-- Opening Marker --

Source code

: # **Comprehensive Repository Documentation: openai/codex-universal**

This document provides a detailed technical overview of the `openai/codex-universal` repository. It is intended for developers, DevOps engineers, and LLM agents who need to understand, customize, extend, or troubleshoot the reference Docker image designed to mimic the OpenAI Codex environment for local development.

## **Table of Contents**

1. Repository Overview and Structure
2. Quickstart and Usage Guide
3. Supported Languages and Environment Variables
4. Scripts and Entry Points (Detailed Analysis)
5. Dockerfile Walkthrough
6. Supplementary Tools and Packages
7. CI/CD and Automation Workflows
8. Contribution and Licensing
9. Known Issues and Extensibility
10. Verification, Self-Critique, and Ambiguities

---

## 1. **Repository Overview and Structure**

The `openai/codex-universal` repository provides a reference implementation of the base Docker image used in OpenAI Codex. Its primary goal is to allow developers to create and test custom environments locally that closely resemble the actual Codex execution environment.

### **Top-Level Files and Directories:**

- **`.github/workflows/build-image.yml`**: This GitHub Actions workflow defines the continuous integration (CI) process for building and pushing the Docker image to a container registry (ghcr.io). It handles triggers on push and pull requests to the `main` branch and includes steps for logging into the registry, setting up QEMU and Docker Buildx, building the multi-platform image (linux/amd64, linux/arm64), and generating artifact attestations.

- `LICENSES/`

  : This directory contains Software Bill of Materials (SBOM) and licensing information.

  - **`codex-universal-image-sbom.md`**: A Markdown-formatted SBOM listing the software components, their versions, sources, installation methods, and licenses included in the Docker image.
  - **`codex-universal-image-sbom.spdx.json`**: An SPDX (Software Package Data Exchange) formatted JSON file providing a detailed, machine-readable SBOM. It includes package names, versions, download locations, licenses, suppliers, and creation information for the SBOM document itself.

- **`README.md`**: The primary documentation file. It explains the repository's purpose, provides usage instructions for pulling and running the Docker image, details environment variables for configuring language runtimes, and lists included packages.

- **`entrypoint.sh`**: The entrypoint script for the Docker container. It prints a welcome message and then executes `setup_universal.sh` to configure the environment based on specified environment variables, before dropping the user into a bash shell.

-- Closing Marker --

ACTION ITEM
Looking at the data above, say how many lines contain the word "includes", with no added words.

SOLUTION
2